------ ENTRIES PROVIDED ------

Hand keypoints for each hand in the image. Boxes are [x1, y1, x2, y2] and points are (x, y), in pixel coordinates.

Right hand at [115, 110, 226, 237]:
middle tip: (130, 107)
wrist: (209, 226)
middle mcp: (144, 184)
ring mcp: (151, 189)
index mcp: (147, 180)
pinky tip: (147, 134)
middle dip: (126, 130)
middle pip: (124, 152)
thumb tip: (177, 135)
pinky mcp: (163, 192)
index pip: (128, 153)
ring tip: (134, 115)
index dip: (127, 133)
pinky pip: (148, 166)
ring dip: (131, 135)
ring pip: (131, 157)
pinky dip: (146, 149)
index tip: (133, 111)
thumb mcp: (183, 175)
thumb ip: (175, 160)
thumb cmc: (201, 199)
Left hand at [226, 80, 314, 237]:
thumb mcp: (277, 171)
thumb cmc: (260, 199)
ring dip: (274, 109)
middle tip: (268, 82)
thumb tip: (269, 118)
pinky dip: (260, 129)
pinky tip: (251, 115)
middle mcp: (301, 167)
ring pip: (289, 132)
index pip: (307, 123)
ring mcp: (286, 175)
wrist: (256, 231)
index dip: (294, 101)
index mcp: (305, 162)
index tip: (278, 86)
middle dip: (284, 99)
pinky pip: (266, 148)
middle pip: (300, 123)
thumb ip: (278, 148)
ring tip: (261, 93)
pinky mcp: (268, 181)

------

- _TASK DETAILS_
Transcribe the entire listing above exactly as written.

- _REPLY TO THE EXERCISE_
Hand keypoints for each hand in the image. Boxes are [x1, y1, x2, y2] and points are (x, y), in pixel coordinates.

Right hand at [115, 110, 226, 237]:
middle tip: (130, 107)
wrist: (209, 226)
middle mcp: (144, 184)
ring mcp: (151, 189)
index mcp: (147, 180)
pinky tip: (147, 134)
middle dip: (126, 130)
middle pip: (124, 152)
thumb tip: (177, 135)
pinky mcp: (163, 192)
index pip: (128, 153)
ring tip: (134, 115)
index dip: (127, 133)
pinky pip: (148, 166)
ring dip: (131, 135)
ring pip: (131, 157)
pinky dip: (146, 149)
index tip: (133, 111)
thumb mcp: (183, 175)
thumb ip: (175, 160)
thumb cmc: (201, 199)
Left hand at [226, 80, 314, 237]:
thumb mcp: (277, 171)
thumb cmc: (260, 199)
ring dip: (274, 109)
middle tip: (268, 82)
thumb tip: (269, 118)
pinky dip: (260, 129)
pinky tip: (251, 115)
middle mcp: (301, 167)
ring pip: (289, 132)
index pip: (307, 123)
ring mcp: (286, 175)
wrist: (256, 231)
index dip: (294, 101)
index mcp: (305, 162)
index tip: (278, 86)
middle dip: (284, 99)
pinky pip: (266, 148)
middle pip: (300, 123)
thumb ip: (278, 148)
ring tip: (261, 93)
pinky mcp: (268, 181)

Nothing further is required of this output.